Passage provided Start Marker
BRIGHTON, Mass. – Tuukka Rask went through morning skate Tuesday at Warrior Ice Arena and proclaimed himself “healthy” to start against the Nashville Predators at TD Garden after sitting out Saturday with a lower body injury.

So, Rask will play his 60th game of the season tonight and the Bruins will hope that a dominating performance will douse some of the brush fire that’s cropped up around the Black and Gold’s goaltending situation. 

After Boston’s No. 1 goaltender coughed up five goals in a rough loss to Tampa and then sat out the must-win against the Islanders on Saturday night, questions about Rask’s big-game reliability are absolutely there after he also sat out last season’s pivotal finale against the Ottawa Senators.

Still, Rask said he hasn’t paid attention to the media scrutiny and is instead looking forward to locking up against fellow Finn Pekka Rinne of the Preds.
Passage provided End Marker
Data supplied Start Marker
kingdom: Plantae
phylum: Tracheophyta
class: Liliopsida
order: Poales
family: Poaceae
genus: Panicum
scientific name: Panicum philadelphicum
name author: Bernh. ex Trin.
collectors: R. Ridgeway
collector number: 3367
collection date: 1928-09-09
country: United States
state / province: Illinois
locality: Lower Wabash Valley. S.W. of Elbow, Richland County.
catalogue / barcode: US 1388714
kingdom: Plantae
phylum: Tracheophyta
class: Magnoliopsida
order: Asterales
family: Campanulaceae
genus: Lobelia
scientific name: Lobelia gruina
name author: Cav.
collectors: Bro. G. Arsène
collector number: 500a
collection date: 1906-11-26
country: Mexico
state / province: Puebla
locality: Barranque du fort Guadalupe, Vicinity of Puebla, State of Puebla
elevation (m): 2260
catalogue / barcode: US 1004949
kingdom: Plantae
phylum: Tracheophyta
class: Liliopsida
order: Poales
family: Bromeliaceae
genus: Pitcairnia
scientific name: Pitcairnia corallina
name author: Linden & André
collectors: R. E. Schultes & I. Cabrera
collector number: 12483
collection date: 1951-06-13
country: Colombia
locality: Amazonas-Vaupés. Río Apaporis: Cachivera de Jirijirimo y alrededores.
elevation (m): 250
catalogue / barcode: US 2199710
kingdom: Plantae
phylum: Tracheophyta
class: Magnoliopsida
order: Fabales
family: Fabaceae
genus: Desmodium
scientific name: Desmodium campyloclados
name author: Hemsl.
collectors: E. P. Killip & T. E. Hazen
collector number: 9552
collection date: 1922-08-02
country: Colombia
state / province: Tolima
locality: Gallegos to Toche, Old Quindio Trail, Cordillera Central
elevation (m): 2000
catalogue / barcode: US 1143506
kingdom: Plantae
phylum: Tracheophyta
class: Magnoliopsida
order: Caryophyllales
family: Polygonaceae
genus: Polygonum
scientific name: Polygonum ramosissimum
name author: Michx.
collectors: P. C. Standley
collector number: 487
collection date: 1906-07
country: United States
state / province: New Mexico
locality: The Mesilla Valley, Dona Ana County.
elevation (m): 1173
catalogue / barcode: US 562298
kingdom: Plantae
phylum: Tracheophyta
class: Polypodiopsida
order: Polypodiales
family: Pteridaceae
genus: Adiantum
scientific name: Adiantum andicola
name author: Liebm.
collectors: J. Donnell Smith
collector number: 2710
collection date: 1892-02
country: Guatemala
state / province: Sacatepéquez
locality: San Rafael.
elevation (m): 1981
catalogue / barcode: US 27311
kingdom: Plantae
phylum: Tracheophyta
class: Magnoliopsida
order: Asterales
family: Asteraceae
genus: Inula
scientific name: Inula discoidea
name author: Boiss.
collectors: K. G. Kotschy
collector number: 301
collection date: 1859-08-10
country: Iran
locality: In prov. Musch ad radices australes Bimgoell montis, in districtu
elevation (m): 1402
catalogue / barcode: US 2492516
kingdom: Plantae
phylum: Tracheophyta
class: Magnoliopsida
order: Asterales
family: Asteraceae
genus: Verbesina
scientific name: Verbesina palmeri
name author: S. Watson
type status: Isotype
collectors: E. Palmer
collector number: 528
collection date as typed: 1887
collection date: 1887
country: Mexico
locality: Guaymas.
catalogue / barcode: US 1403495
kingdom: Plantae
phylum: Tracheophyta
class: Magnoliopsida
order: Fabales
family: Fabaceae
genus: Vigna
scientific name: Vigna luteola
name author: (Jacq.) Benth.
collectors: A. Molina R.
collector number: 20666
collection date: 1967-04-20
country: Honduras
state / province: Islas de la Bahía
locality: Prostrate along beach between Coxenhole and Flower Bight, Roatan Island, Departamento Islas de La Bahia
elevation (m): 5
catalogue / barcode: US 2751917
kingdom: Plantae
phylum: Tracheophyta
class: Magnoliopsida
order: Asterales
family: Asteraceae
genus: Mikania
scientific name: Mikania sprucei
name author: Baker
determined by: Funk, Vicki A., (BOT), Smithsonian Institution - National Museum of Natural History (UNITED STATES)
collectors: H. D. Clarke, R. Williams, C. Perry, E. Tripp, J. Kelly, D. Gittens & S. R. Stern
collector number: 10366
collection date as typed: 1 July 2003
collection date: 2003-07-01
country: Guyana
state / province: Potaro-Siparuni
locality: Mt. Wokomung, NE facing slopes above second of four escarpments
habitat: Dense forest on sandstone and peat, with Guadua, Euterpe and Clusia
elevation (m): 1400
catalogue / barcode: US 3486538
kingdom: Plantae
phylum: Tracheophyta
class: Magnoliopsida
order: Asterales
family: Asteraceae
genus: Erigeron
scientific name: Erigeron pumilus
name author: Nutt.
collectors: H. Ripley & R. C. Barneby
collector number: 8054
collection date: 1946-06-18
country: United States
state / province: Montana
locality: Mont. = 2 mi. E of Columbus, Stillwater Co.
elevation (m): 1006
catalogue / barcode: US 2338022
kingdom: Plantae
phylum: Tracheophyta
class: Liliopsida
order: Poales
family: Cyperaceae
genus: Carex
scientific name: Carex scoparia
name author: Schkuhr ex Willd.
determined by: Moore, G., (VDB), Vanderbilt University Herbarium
Data supplied End Marker
_Requirement 1_
Using the Rask article, answer these questions:
(a) Where did Rask go through his morning skate on Tuesday?
(b) How many games of the season will Rask have played after tonight's game?
(c) Which goaltender is Rask looking forward to facing?
_Requirement 2_
Rewrite the Rask article from "BRIGHTON, Mass. –" up to and including "the Ottawa Senators.", switching "Saturday" to "Sunday" each time it appears.

_Problem solution 1_
(a) Warrior Ice Arena
(b) 60
(c) Pekka Rinne of the Nashville Predators

_Problem solution 2_
BRIGHTON, Mass. – Tuukka Rask went through morning skate Tuesday at Warrior Ice Arena and proclaimed himself “healthy” to start against the Nashville Predators at TD Garden after sitting out Sunday with a lower body injury.

So, Rask will play his 60th game of the season tonight and the Bruins will hope that a dominating performance will douse some of the brush fire that’s cropped up around the Black and Gold’s goaltending situation. 

After Boston’s No. 1 goaltender coughed up five goals in a rough loss to Tampa and then sat out the must-win against the Islanders on Sunday night, questions about Rask’s big-game reliability are absolutely there after he also sat out last season’s pivotal finale against the Ottawa Senators.